Michael Bloomberg is pretty much the ideal alumnus. He’s rich (like, multibillionaire-rich), powerful (mayor of New York City), and if he’s not handsome (sorry, Mike!), he makes up for it by being loyal. So loyal, in fact, that he has given more than a billion dollars to Johns Hopkins — the largest-ever gift to a single educational institution. So how can Hopkins (or other schools) find their next Bloombergs? Step one:  don’t ignore the C-students.

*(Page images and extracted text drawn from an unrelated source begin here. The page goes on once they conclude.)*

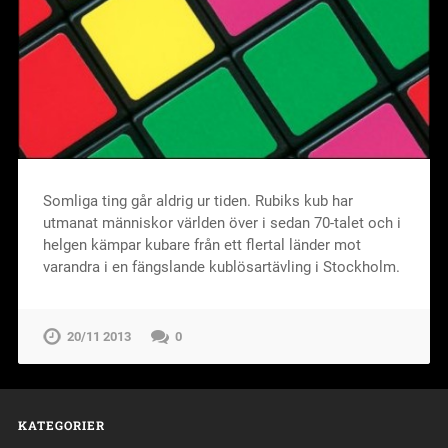
Somliga ting går aldrig ur tiden. Rubiks kub har
utmanat människor världen över i sedan 70-talet och i
helgen kämpar kubare från ett flertal länder mot
varandra i en fängslande kublösartävling i Stockholm.
20/11 2013
0
KATEGORIER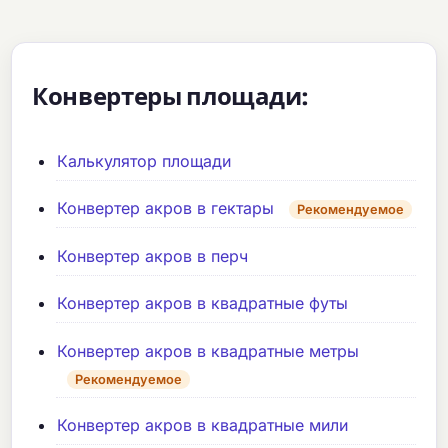
Конвертеры площади:
Калькулятор площади
Конвертер акров в гектары
Рекомендуемое
Конвертер акров в перч
Конвертер акров в квадратные футы
Конвертер акров в квадратные метры
Рекомендуемое
Конвертер акров в квадратные мили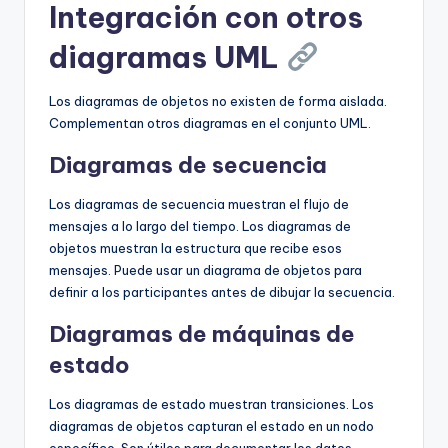
Integración con otros
diagramas UML
Los diagramas de objetos no existen de forma aislada.
Complementan otros diagramas en el conjunto UML.
Diagramas de secuencia
Los diagramas de secuencia muestran el flujo de
mensajes a lo largo del tiempo. Los diagramas de
objetos muestran la estructura que recibe esos
mensajes. Puede usar un diagrama de objetos para
definir a los participantes antes de dibujar la secuencia.
Diagramas de máquinas de
estado
Los diagramas de estado muestran transiciones. Los
diagramas de objetos capturan el estado en un nodo
específico. Son útiles para documentar los datos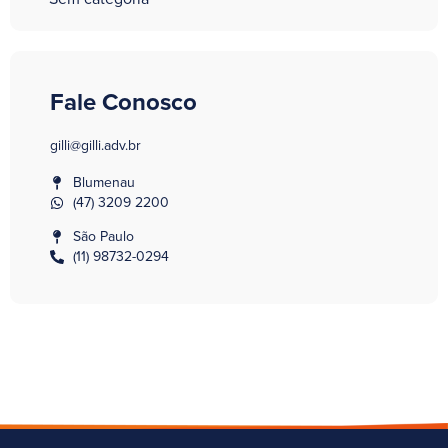
Fale Conosco
gilli@gilli.adv.br
Blumenau
(47) 3209 2200
São Paulo
(11) 98732-0294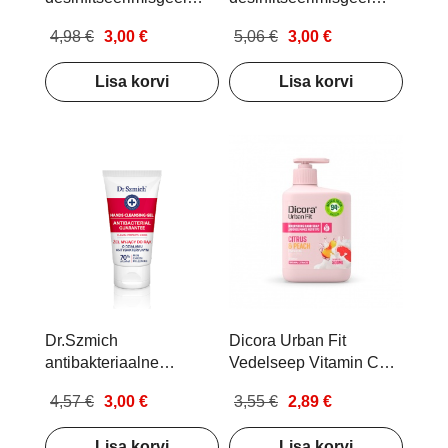
100ml
100ml
4,98 €
3,00 €
5,06 €
3,00 €
Lisa korvi
Lisa korvi
Dr.Szmich
Dicora Urban Fit
antibakteriaalne
Vedelseep Vitamin C
kätepuhastusgeel 50ml
Citrus and Peach 500ml
4,57 €
3,00 €
3,55 €
2,89 €
Lisa korvi
Lisa korvi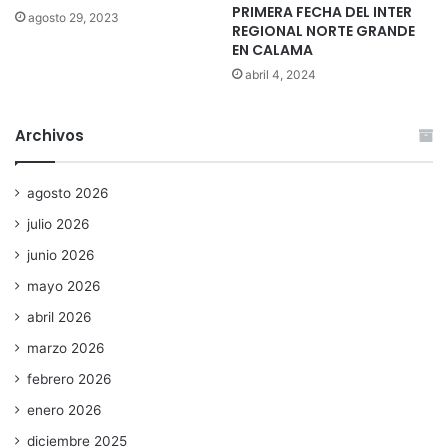
PRIMERA FECHA DEL INTER
agosto 29, 2023
REGIONAL NORTE GRANDE
EN CALAMA
abril 4, 2024
Archivos
agosto 2026
julio 2026
junio 2026
mayo 2026
abril 2026
marzo 2026
febrero 2026
enero 2026
diciembre 2025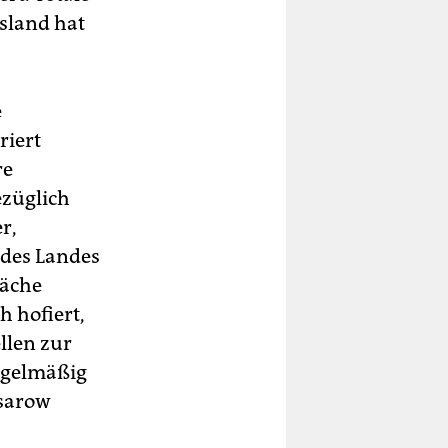
sland hat
e
riert
re
ezüglich
r,
 des Landes
räche
 hofiert,
llen zur
egelmäßig
Asarow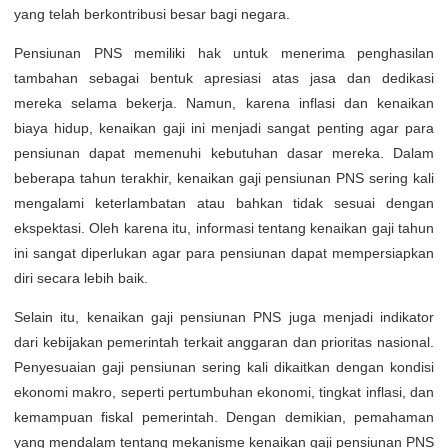
yang telah berkontribusi besar bagi negara.
Pensiunan PNS memiliki hak untuk menerima penghasilan
tambahan sebagai bentuk apresiasi atas jasa dan dedikasi
mereka selama bekerja. Namun, karena inflasi dan kenaikan
biaya hidup, kenaikan gaji ini menjadi sangat penting agar para
pensiunan dapat memenuhi kebutuhan dasar mereka. Dalam
beberapa tahun terakhir, kenaikan gaji pensiunan PNS sering kali
mengalami keterlambatan atau bahkan tidak sesuai dengan
ekspektasi. Oleh karena itu, informasi tentang kenaikan gaji tahun
ini sangat diperlukan agar para pensiunan dapat mempersiapkan
diri secara lebih baik.
Selain itu, kenaikan gaji pensiunan PNS juga menjadi indikator
dari kebijakan pemerintah terkait anggaran dan prioritas nasional.
Penyesuaian gaji pensiunan sering kali dikaitkan dengan kondisi
ekonomi makro, seperti pertumbuhan ekonomi, tingkat inflasi, dan
kemampuan fiskal pemerintah. Dengan demikian, pemahaman
yang mendalam tentang mekanisme kenaikan gaji pensiunan PNS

By his own account, Bloomberg had a C average and a measly extracurricular record (math club! and… yep, that’s it, just math club) when he applied to Hopkins in 1960. Of course, these were the days before college rankings (and also before grade inflation, as my dad likes to remind me). Quartz ran Bloomberg’s self-reported GPA through Cappex‘s What Are My Chances college calculators and found that if Bloomberg were applying today, his odds of getting into Hopkins would be “pretty slim.”

Clearly, that would have been a big loss for Hopkins. This week, Bloomberg pledged an additional $350 million to the school to expand its interdisciplinary research and to raise need-based financial aid for undergrads. Add that to the $5 he donated to the school in 1965, one year after he graduated, and all the other pledges he’s made to the school, and the sum comes to $1.11 billion over 49 years. That’s why we’ve got a Bloomberg School of Public Health, Bloomberg Scholars, etc.

This announcement comes just one week after Bloomberg’s appearance at the school’s high-profile Gun Policy Summit, which examined gun violence in America from a public health standpoint. That event made it clear that Bloomberg isn’t one to write a check and then forget all about it; he’s engaged with the university’s research in a hands-on way. Surely, Johns Hopkins is hoping that Bloomberg’s gift — and the press it resulted in — will spur a donation war, since rich folks love to top one another for “biggest gift ever” titles. But we have a feeling this record might stand for a while. Not bad for a C student!